Task goal = In the entries below, find every line with the string "requirements" and copy it.

Extracted entries =
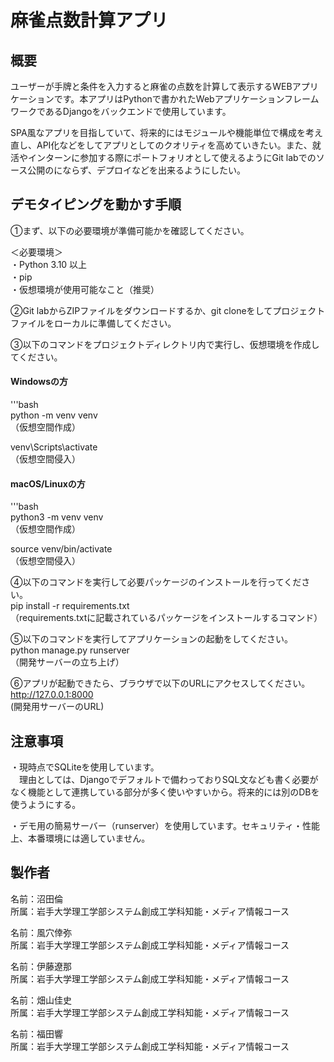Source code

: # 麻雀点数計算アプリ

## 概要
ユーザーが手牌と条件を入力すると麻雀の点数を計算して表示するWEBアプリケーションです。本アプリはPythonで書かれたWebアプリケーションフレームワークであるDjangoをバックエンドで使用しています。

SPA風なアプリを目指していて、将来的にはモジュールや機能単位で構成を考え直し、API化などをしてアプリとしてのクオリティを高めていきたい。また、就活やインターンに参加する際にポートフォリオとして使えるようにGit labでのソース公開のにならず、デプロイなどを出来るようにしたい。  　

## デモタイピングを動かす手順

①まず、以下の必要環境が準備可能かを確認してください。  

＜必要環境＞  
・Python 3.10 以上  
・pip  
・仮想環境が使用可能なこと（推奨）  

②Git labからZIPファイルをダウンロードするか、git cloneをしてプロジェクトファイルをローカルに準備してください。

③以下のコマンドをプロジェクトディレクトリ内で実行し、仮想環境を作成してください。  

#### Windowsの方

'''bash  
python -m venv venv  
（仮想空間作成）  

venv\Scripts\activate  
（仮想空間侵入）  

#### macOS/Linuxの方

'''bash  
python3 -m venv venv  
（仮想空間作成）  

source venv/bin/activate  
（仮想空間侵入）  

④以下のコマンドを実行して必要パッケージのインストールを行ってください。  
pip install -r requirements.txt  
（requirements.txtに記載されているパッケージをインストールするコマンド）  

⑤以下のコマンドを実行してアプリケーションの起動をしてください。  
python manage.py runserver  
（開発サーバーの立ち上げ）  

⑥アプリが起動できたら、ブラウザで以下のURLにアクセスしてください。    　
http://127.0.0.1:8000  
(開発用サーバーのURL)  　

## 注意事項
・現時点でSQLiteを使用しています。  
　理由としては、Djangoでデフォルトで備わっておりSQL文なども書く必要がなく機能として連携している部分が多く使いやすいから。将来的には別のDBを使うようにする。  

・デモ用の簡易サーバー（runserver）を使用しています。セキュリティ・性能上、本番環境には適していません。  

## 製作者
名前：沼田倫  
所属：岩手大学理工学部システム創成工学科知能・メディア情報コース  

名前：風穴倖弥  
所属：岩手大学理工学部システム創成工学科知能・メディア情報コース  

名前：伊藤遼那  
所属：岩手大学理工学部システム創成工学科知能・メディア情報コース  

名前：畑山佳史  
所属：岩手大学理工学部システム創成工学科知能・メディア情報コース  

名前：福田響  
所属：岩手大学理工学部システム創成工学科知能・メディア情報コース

Written solution =
pip install -r requirements.txt  
（requirements.txtに記載されているパッケージをインストールするコマンド）  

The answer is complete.